DOCUMENT PASSAGE:
-- Opening Marker --

The Maxwell-Boltzmann Distribution

Definition: Maxwell-Boltzmann Distribution

The Maxwell-Boltzmann Distribution of an ideal gas is the function

$$f(v)=4\pi {\left(\frac{m}{2\pi k_{B}T}\right)}^{3/2}{v}^2{\mathrm{e}}^{-m{v}^2/2kT},$$

where $T$ is the Temperature of the gas, $m$ is the mass of a single gas particle and $k_B$ is the Boltzmann Constant.

Theorem: Speed of Particles in an Ideal Gas

The probability that the speed of a given particle in an ideal gas is between two values $v_1$ and $v_2$ is given by integrating its Maxwell-Boltzmann distribution from $v_1$ to $v_2$:

$${\int }_{v_1}^{v_2}f(v)\mathrm{dv}$$

PROOF

TODO

Theorem: Average Speed of the Particles in an Ideal Gas

The average speed of the particles in an ideal gas is

$$v_{\text{avg}}=\sqrt{\frac{8k_{B}T}{\text{uppi}m}},$$

where $T$ is the gas Temperature, $m$ is the mass of a single gas particle and $k_B$ is the Boltzmann Constant.

PROOF

TODO

Theorem: Root-Mean-Square Speed of the Particles in an Ideal Gas

The root-mean-square speed of the particles of an ideal gas is

$$v_{\text{rms}}=\sqrt{\frac{3k_{B}T}{m}},$$

where $k_B$ is the Boltzmann Constant, $T$ is the Temperature and $m$ is the mass of a single gas particle.

NOTE

The root-mean-square speed can alternatively be expressed via the Molar Gas Constant $R$ and the molar mass $M$ of a single particle:

$$v_{\text{rms}}=\sqrt{\frac{3RT}{M}}$$

PROOF

TODO

-- Closing Marker --

EXERCISE DESCRIPTION: Can you rewrite the stretch of the Maxwell-Boltzmann text from "where $T$ is the gas" through "single gas particle.", swapping "single gas particle" for "single gas molecule"?

SOURCE DATA:

-- Opening Marker --

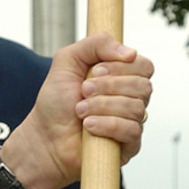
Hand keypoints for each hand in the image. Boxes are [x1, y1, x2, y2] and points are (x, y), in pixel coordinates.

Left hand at [0, 33, 153, 188]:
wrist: (45, 137)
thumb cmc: (56, 103)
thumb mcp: (68, 60)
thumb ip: (96, 43)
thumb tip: (130, 52)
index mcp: (122, 77)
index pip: (144, 66)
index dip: (121, 67)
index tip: (95, 71)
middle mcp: (130, 98)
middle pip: (142, 86)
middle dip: (108, 87)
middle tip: (83, 91)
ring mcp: (132, 122)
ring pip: (136, 108)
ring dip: (102, 106)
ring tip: (80, 111)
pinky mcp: (129, 145)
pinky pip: (132, 130)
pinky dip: (107, 125)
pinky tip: (89, 126)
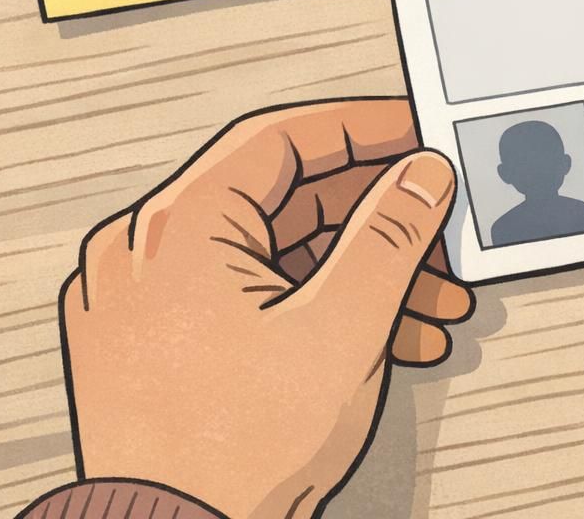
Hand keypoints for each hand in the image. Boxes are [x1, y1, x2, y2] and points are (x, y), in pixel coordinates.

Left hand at [59, 99, 473, 518]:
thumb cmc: (233, 454)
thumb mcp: (345, 324)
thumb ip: (394, 232)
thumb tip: (422, 175)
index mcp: (176, 227)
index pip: (284, 137)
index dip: (366, 129)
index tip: (418, 133)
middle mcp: (146, 252)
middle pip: (284, 198)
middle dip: (378, 219)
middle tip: (437, 226)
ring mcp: (146, 302)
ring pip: (274, 252)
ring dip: (361, 270)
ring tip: (431, 303)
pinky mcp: (158, 345)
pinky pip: (248, 296)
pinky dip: (317, 305)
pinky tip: (386, 335)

-- Closing Marker --

OUTPUT FOR THIS EXERCISE:
where $T$ is the gas Temperature, $m$ is the mass of a single gas molecule and $k_B$ is the Boltzmann Constant.

PROOF

TODO

Theorem: Root-Mean-Square Speed of the Particles in an Ideal Gas

The root-mean-square speed of the particles of an ideal gas is

$$v_{\text{rms}}=\sqrt{\frac{3k_{B}T}{m}},$$

where $k_B$ is the Boltzmann Constant, $T$ is the Temperature and $m$ is the mass of a single gas molecule.